### What is expected
From the line containing "left eye: (206, 16)" to the line containing "right shoulder: (173, 276)" in the entries below, reproduce every line exactly, ends included. Nothing else belongs in the copy, and no pictures.
══ Supplied material ══
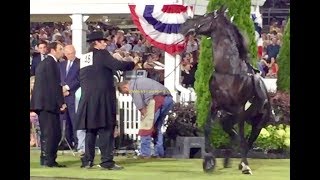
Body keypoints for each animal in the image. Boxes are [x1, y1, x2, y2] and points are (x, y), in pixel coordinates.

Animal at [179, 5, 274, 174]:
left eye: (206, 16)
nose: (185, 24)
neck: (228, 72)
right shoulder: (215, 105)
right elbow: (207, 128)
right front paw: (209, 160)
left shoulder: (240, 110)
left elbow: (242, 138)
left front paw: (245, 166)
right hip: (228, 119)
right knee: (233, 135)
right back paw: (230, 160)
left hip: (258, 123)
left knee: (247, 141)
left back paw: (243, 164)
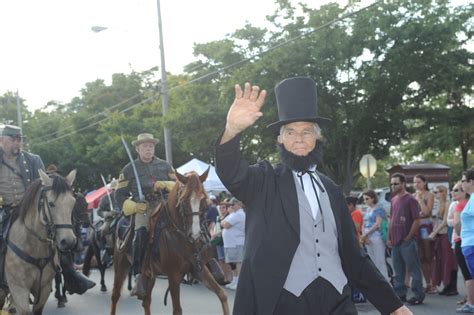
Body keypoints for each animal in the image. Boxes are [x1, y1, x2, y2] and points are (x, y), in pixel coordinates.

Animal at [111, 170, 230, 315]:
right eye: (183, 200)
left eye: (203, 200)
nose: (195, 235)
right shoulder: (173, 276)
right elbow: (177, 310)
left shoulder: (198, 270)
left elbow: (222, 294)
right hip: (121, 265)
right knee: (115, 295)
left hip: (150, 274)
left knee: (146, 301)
═══
══ Supplied material ══
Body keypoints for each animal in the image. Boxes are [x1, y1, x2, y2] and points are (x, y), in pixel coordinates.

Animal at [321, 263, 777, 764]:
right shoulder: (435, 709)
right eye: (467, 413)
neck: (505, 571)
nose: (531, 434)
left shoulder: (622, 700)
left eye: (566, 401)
═══
### Answer space
left eye: (206, 16)
nose: (185, 24)
neck: (228, 72)
right shoulder: (215, 105)
right elbow: (207, 128)
right front paw: (209, 160)
left shoulder: (240, 110)
left elbow: (242, 138)
left front paw: (245, 166)
right hip: (228, 119)
right knee: (233, 135)
right back paw: (230, 160)
left hip: (258, 123)
left knee: (247, 141)
left back paw: (243, 164)
Body keypoints for each animal in the image. Boxes are [x1, y1, x2, y2] and points are (x, y), in pixel coordinates.

Animal at [111, 170, 230, 315]:
right eye: (183, 200)
left eye: (203, 200)
nose: (195, 235)
right shoulder: (173, 276)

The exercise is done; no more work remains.